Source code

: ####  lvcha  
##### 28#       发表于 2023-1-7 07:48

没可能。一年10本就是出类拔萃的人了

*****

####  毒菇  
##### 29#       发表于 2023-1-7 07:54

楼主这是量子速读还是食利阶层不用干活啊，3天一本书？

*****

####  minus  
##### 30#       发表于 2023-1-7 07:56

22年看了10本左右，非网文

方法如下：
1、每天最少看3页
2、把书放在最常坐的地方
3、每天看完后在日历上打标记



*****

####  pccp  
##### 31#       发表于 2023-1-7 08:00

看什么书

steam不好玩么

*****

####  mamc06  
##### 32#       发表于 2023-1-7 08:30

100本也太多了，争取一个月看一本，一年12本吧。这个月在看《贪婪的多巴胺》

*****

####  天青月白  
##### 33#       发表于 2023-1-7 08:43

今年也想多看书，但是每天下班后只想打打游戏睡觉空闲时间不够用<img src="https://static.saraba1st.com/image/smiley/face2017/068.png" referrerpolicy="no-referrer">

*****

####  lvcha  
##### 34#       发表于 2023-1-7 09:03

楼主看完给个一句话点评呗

▬▬▬▬▬▬

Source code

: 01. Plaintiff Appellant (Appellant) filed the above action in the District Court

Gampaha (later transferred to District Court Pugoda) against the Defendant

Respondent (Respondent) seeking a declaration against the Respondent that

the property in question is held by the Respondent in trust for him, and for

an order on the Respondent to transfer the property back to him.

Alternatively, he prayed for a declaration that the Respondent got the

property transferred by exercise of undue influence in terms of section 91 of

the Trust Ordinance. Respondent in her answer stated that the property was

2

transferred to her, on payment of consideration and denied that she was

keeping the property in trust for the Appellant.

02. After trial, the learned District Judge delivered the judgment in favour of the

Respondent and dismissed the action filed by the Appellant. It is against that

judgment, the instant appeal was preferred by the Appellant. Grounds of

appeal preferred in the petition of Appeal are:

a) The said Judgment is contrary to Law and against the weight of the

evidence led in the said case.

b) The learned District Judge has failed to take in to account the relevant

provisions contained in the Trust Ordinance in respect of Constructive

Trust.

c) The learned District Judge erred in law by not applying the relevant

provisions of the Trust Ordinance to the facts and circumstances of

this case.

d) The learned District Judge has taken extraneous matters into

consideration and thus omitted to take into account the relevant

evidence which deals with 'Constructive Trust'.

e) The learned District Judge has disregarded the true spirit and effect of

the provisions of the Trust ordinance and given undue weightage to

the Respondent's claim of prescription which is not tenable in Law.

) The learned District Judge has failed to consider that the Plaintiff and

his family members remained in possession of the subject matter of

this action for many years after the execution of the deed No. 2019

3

▬▬▬▬▬▬

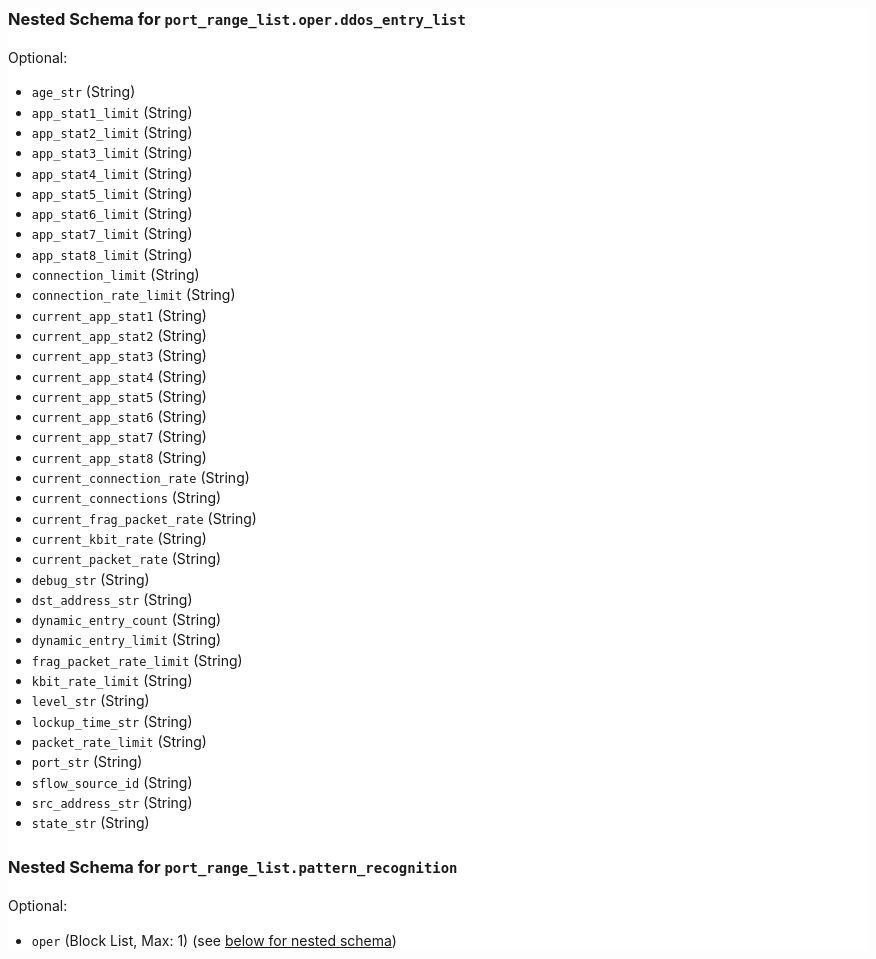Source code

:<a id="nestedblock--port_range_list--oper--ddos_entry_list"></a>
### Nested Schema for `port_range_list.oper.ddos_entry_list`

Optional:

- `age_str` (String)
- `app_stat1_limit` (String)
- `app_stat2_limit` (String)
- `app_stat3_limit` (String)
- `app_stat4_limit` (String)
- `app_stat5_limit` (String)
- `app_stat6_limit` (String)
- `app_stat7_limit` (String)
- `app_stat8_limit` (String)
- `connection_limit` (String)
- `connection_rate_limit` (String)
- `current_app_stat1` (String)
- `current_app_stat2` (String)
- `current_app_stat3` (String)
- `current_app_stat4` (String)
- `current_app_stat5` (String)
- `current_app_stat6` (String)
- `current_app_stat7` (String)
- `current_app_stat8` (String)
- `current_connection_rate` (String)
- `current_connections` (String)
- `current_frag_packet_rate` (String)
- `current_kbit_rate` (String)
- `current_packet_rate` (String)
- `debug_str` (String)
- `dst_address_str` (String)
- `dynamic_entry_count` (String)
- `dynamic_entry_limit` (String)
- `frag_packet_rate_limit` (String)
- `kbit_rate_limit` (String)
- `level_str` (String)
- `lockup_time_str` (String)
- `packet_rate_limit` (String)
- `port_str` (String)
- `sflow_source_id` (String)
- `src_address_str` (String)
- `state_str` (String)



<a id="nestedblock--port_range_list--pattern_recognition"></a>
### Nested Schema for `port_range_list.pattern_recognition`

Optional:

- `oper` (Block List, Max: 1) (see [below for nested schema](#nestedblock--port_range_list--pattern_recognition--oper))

▬▬▬▬▬▬

> **Request**
Where the listing above reaches the line that contains "发表于 2023-1-7 07:54", start retyping, and finish with the line that contains "发表于 2023-1-7 08:30"; reproduce those lines exactly and no others.

> **Task solution**
##### 29#       发表于 2023-1-7 07:54

楼主这是量子速读还是食利阶层不用干活啊，3天一本书？

*****

####  minus  
##### 30#       发表于 2023-1-7 07:56

22年看了10本左右，非网文

方法如下：
1、每天最少看3页
2、把书放在最常坐的地方
3、每天看完后在日历上打标记



*****

####  pccp  
##### 31#       发表于 2023-1-7 08:00

看什么书

steam不好玩么

*****

####  mamc06  
##### 32#       发表于 2023-1-7 08:30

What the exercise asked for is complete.